Was this oddly dressed boy (a white, button-down shirt at the gym) boy a prophet? Am I destined to rocket to singing stardom? To dominate the iTunes charts? What color M & M’s will I not have in my rider? Who will I fuck? Who will I fire?

These are the things that ran through my mind on the ride home. I turned up all the levels for the new Ladyhawke album and sang like that shit was ordained. I sat through green lights and got the finger from other drivers. I missed the turn to my house and went up on the curb a few times. I was singing with pure abandon.

Maybe the kid’s right, I thought.

Maybe this is my calling. It could explain why none of my other career options worked out.

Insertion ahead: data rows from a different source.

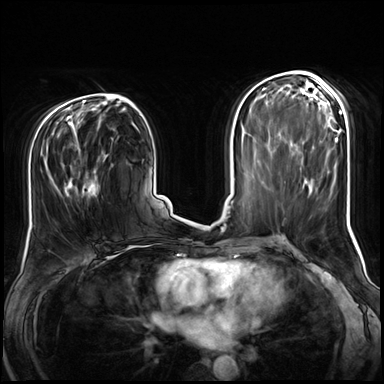
Breast MRI (dynamic contrast-enhanced), one axial slice; slice 37 of 72 in the series (ordered by position); dynamic contrast-enhanced series, time point 2 of 8 at this slice position (early post-contrast); 3 T; TE 1.4 ms, TR 4.3 ms; 384 × 384 image matrix, field of view 360 × 360 mm. Female patient.
Structures marked on this image (semi-automatic segmentation, software-assisted and operator-edited):
- enhancing-tissue mask used for the functional tumour volume (all voxels passing the contrast-enhancement thresholds inside the analysis volume; usually the tumour): box from (x=48, y=141) to (x=106, y=198) px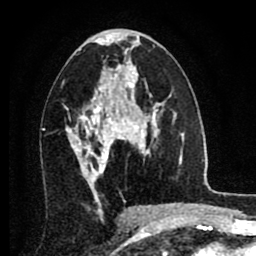
Breast MRI (dynamic contrast-enhanced), one axial slice; slice 44 of 80 in the series (ordered by position); cropped to one breast; dynamic contrast-enhanced series, time point 2 of 8 at this slice position (early post-contrast); 1.5 T; TE 2.7 ms, TR 6.3 ms; 256 × 256 image matrix, field of view 155 × 155 mm. Female patient.
Structures marked on this image (semi-automatic segmentation, software-assisted and operator-edited):
- enhancing-tissue mask used for the functional tumour volume (all voxels passing the contrast-enhancement thresholds inside the analysis volume; usually the tumour): bounding box (x1, y1, x2, y2) in pixels: (67, 86, 134, 186)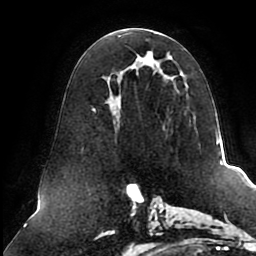
Breast MRI (dynamic contrast-enhanced), one axial slice; slice 47 of 80 in the series (ordered by position); cropped to one breast; dynamic contrast-enhanced series, time point 2 of 8 at this slice position (early post-contrast); 1.5 T; TE 2.5 ms, TR 5.1 ms; 2 mm slice thickness; 256 × 256 image matrix. Female patient.
Structures marked on this image (semi-automatic segmentation, software-assisted and operator-edited):
- enhancing-tissue mask used for the functional tumour volume (all voxels passing the contrast-enhancement thresholds inside the analysis volume; usually the tumour): bounding box [x1, y1, x2, y2] px = [91, 32, 191, 128]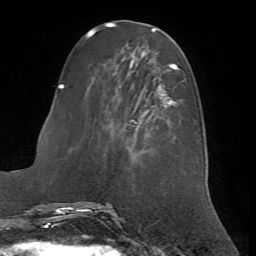
Breast MRI (dynamic contrast-enhanced), one axial slice. Slice 23 of 72 in the series (ordered by position). Cropped to one breast. Dynamic contrast-enhanced series, time point 2 of 7 at this slice position (early post-contrast). 1.5 T. TE 4.2 ms, TR 8.7 ms. 256 × 256 image matrix, field of view 180 × 180 mm. Female patient.
Outlined on this slice (semi-automatically segmented with operator editing):
- enhancing-tissue mask used for the functional tumour volume (all voxels passing the contrast-enhancement thresholds inside the analysis volume; usually the tumour): bounding box (x1, y1, x2, y2) in pixels: (62, 63, 186, 149)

I actually had this thought for a minute or two as I sat in my car outside my house. Then I shut the car off and the music stopped. It was just me, a cappella. Nothing to mask the sound of my own voice.

Divine gifts don’t sound like that. I’m not being modest, here. I have no ear for keys or chords or tonal shifts. Soprano, baritone…it all sounds the same coming out of me though I’ve been taught dozens of times in church and school and by the various poor bastards who’ve had to supply me with lessons. I’m a top notch listener. I know and appreciate every subtle nuance. I can pick out the band’s influences and track them back like a family tree. So why if I know so much about music, can’t I make it myself?

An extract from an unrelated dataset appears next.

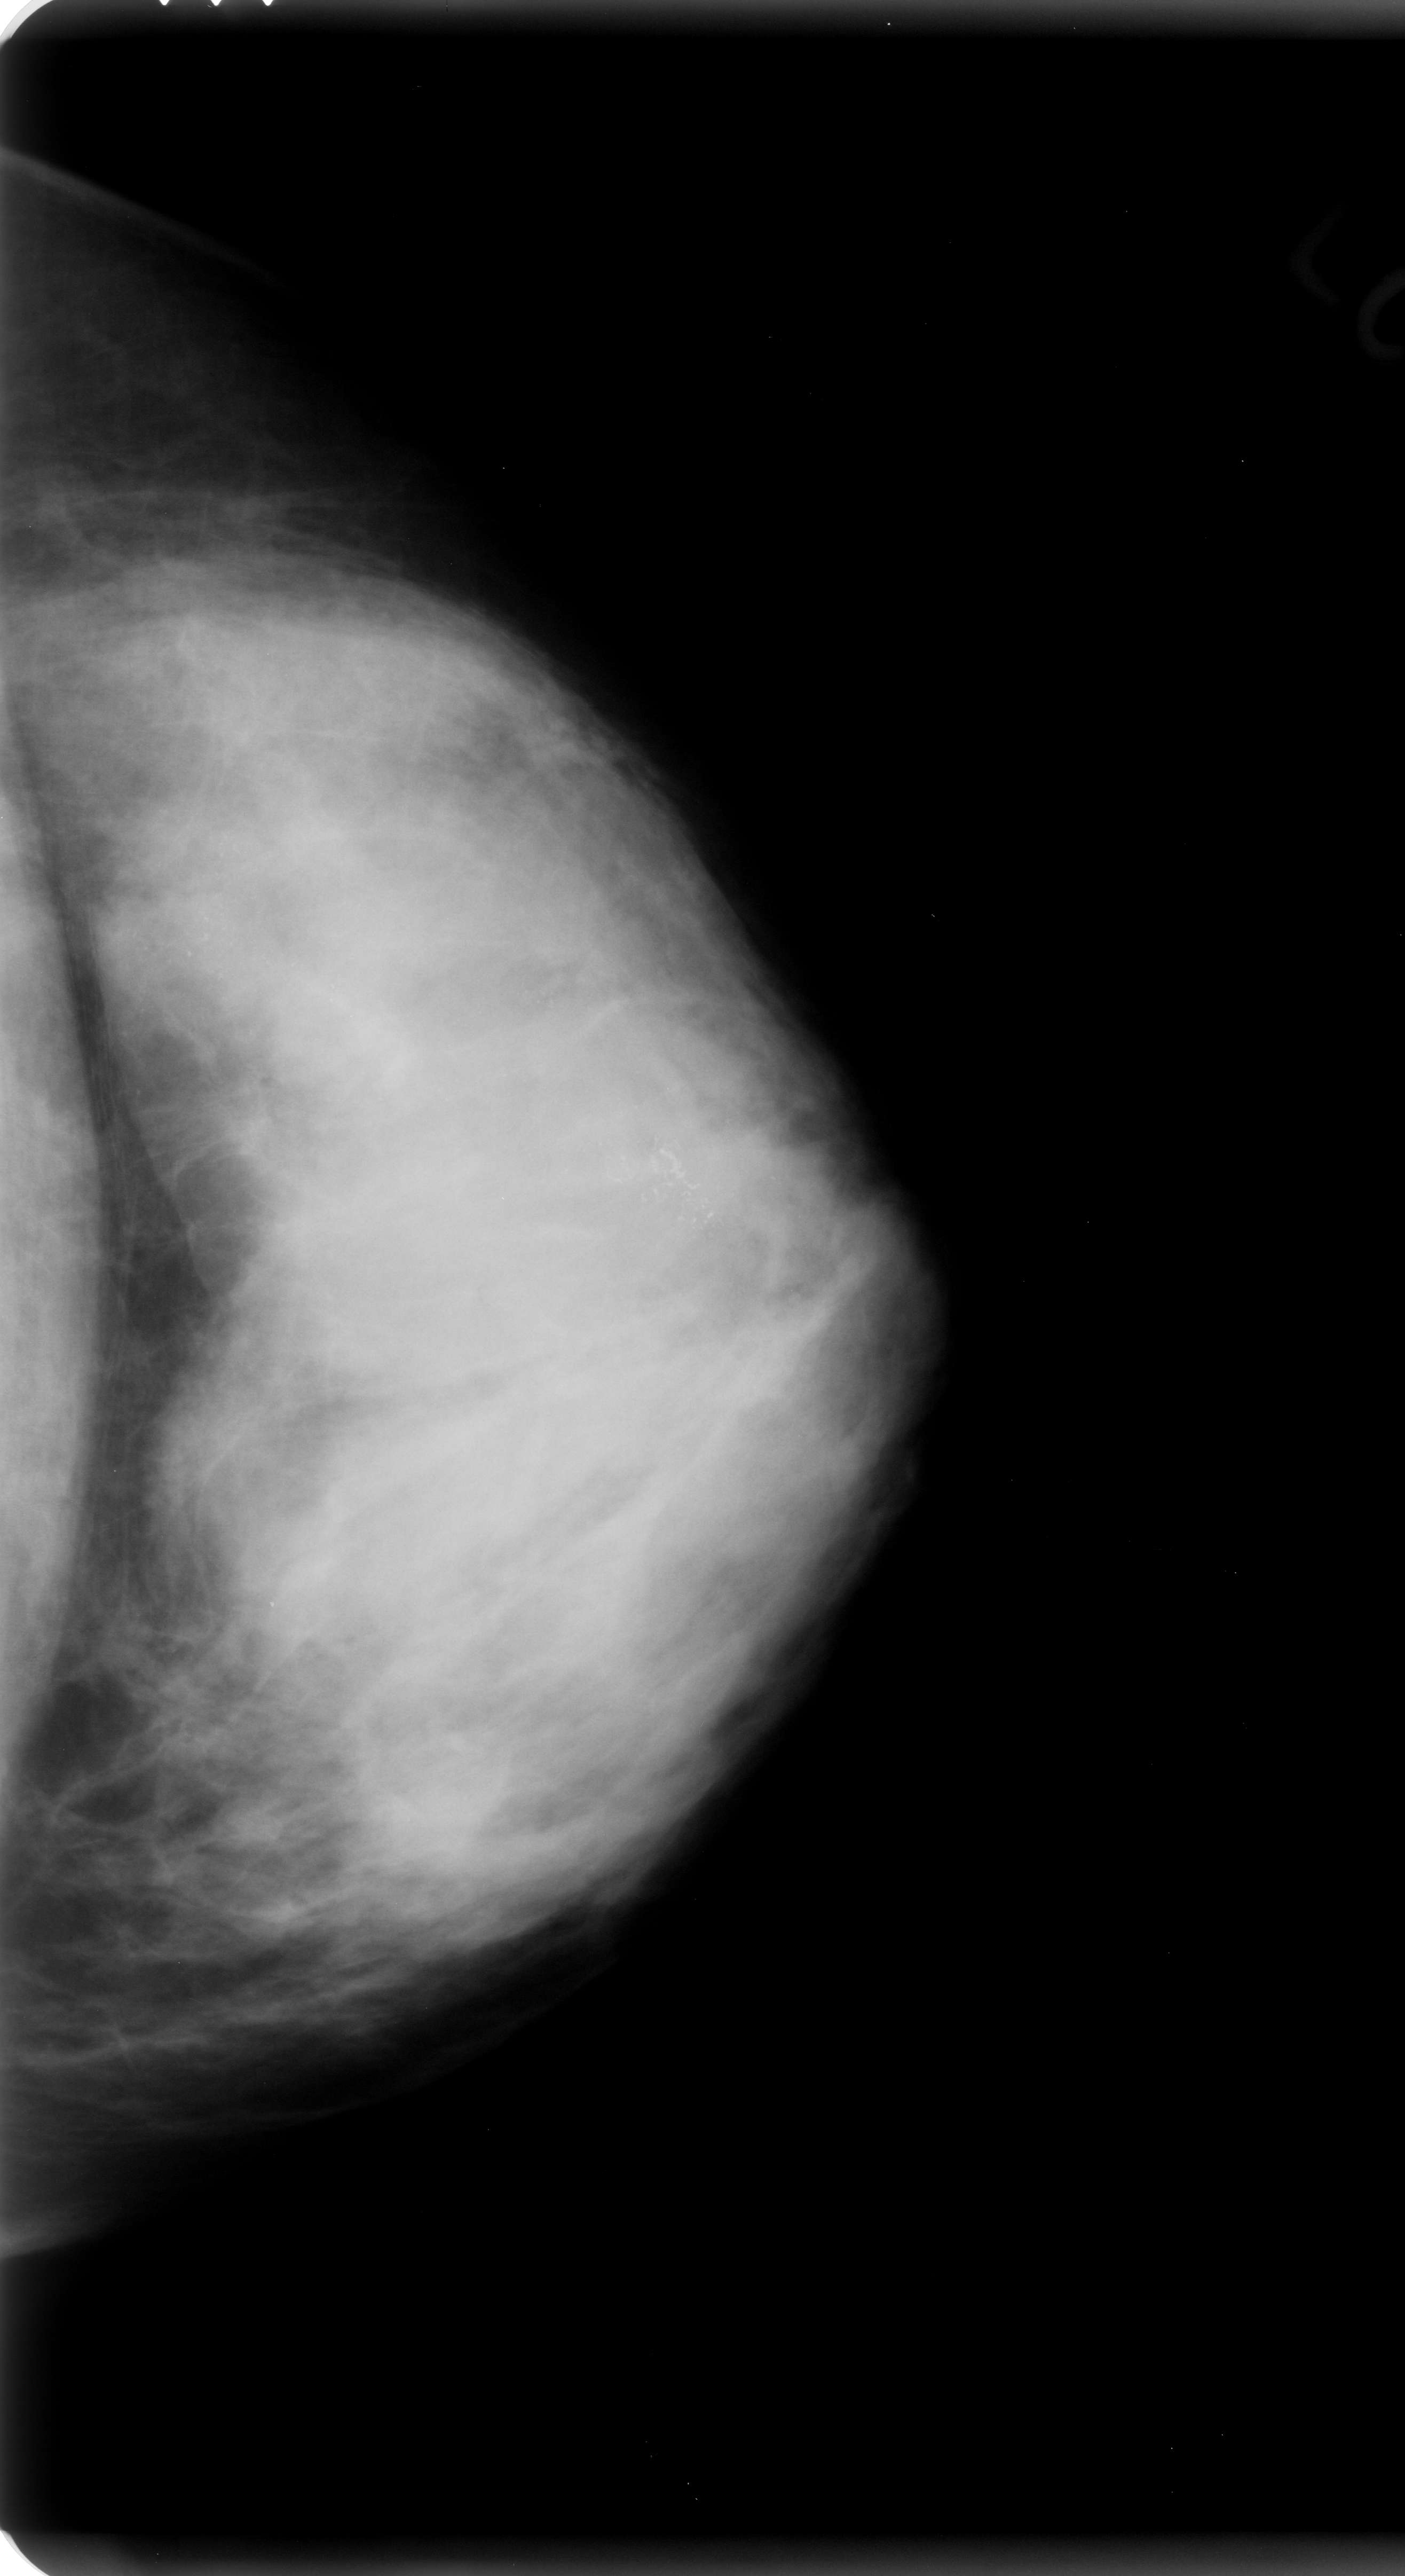
Digitized screen-film mammogram. Left breast. Craniocaudal (CC) view. BI-RADS breast density category 4 (scale 1–4). 1405 × 2576 image matrix.
Marked abnormalities (boxes around the expert regions of interest):
- calcifications, morphology amorphous / pleomorphic, distribution segmental; BI-RADS assessment category 5; subtlety rating 5 on a 1 (subtle) to 5 (obvious) scale; pathology (as recorded): malignant: box from (x=51, y=640) to (x=872, y=1360) px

When that strange kid approached me on the treadmill, I thought about going for another round of frustrating guitar lessons or taking up the tuba. I’m deep in a spiritual dry patch right now. I wanted to believe that maybe the answer had come to me that day at the gym. As a yogi, I try keep my channels and mind open to any messages that may ring true—even when I have a strong suspicion that those messages are bullshit. Having grow up in the Christian Church, I have a fairly refined bullshit radar. You have to.

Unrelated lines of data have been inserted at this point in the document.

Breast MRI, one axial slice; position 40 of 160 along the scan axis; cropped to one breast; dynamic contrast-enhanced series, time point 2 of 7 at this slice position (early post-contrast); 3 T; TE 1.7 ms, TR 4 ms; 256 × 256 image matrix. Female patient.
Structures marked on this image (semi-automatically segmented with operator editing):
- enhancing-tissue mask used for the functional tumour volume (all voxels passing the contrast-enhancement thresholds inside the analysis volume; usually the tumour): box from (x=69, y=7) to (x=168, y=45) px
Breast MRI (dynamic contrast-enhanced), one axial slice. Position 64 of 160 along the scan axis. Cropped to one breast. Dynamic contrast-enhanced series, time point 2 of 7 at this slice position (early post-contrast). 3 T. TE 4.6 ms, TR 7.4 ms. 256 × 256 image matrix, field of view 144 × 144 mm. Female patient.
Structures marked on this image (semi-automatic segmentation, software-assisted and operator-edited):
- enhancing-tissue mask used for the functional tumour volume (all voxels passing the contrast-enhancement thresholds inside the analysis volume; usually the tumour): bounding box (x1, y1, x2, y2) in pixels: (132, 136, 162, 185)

So I called the kid’s bluff—no God would mistake me for Aretha or Stevie or Joan. I thought about this at a Rev. Peyton’s Big Damn Band show the other night. If you aren’t aware of this band, go on You Tube right now and look them up. If you’ve never seen a washboard shredded like a Fender, look them up. Please; do it for your booty and your soul.

Photo: Jill Shropshire

It was hot and humid; an apocalyptic 95 degrees that day. My friends and I were so near the stage we could count the rings of sweat in Rev. Peyton’s armpits. We stomped, screamed and clapped our hands raw. We flat footed in unison. It was the first time in ages that my friends and I had gotten together to sing and dance and make fools of ourselves. We did this on the regular for years. Then we grew up and forgot how good it felt. How mandatory.

Music is one of the primary ways of worshipping anything: your country, mother, lover or god.

It is the ultimate expression of joy and the truest way to communicate pain.

Our heartbeats and our breath have a rhythm. The universe has a rhythm. We tend to forget this amidst the white noise of work and laundry and counting calories and checking our smart phones every fifteen seconds. And then there’s the precious space taken up by the Kardashians.

I have an old stethoscope that I put to my heart when I forget the beat. I cannot play the recorder (according to everyone in my fourth grade music class) or sing the national anthem without inflicting pain. But I have my heartbeat and my breath. I have two sturdy feet to stomp and two callused hands to clap. I can scream like a banshee. I can be a part of it because that’s what I was born to do. You, too.

So when I torture my Kundalini class on Tuesday with an off-key Ong Namo Gurudev Namo, I know they will understand. My boyfriend will understand. The people at the gym who laugh when I unknowingly sing Nicki Minaj on the treadmill (water bottles make a really good mic) will understand. At least I hope they will.

If you are lost: listen. And God is seven. Turn it up to 11. Namaste.